HOW TO COMPLETE THIS TASK>
Please reproduce, word for word, the part of the IGCC news article below that runs from "September 02, 2020" to "phase of IGCC?".

Skip to main content

Neil Narang Joins IGCC as Research Director

September 02, 2020
Neil Narang

News

Neil Narang, an associate professor in the Department of Political Science at UC Santa Barbara, joins IGCC as Research Director, after having served IGCC in various roles since 2013. An expert in international relations, international security, and conflict management, here he shares his vision for IGCC, new research on the future of alliances, and why using research to engage in policy work is so vital.

You are joining IGCC as a Research Director, after serving on the steering committee since 2016. What’s your vision for the next phase of IGCC?

In the short term, my vision for IGCC is to support Tai’s vision as Director. Tai has done a really masterful job of keeping IGCC’s mission alive through very tough financial times, including by maintaining the doctoral fellowship program and summer programing. IGCC has a big legacy to keep up, and Tai has not only managed to maintain the Institute, he has expanded the mission in important ways. So, in the short term, I want to see how I can help him keep IGCC thriving.

In the longer term, I’d like to see IGCC become more like some of the other university based centers around the country, like CISAC at Stanford or Belfer at Harvard. IGCC is unique in that it represents a giant, vibrant UC system, and I can imagine a day where we have enough funding to run robust senior fellow, visiting fellow, postdoctoral fellow, pre-doctoral, and undergraduate fellow programs, and support more academic research programing. I would also like to see IGCC do more outreach within the state, acting as resource to help Californians understand the policy world around them.

One of your current research projects is on the future of alliances. Tell me about it.

EXTRACTED RECORDS>
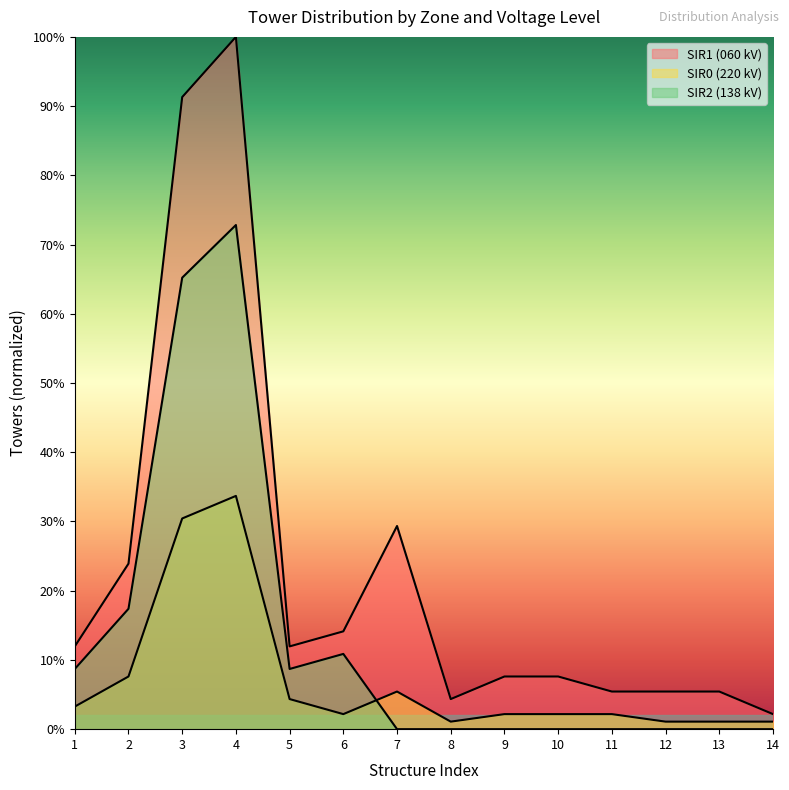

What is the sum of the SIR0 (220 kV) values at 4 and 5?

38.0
* * *
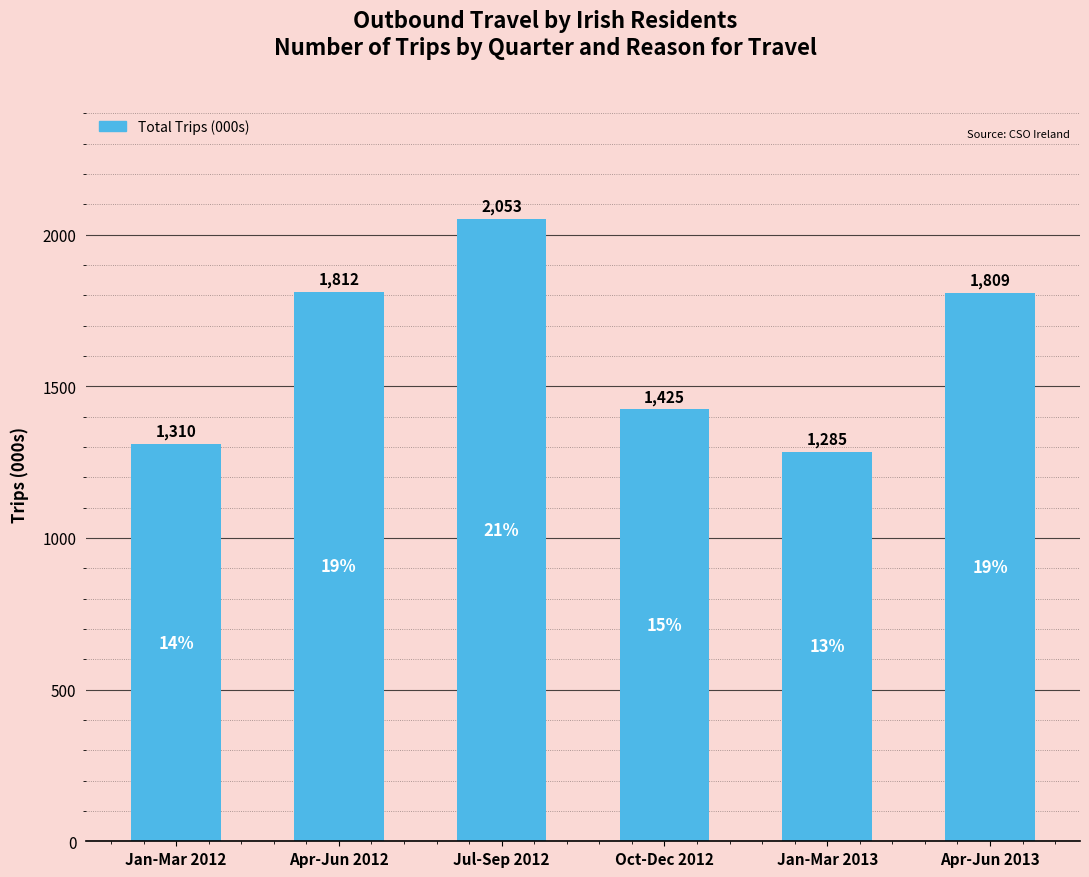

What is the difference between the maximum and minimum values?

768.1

OUTPUT OF THE EXERCISE>
September 02, 2020
Neil Narang

News

Neil Narang, an associate professor in the Department of Political Science at UC Santa Barbara, joins IGCC as Research Director, after having served IGCC in various roles since 2013. An expert in international relations, international security, and conflict management, here he shares his vision for IGCC, new research on the future of alliances, and why using research to engage in policy work is so vital.

You are joining IGCC as a Research Director, after serving on the steering committee since 2016. What’s your vision for the next phase of IGCC?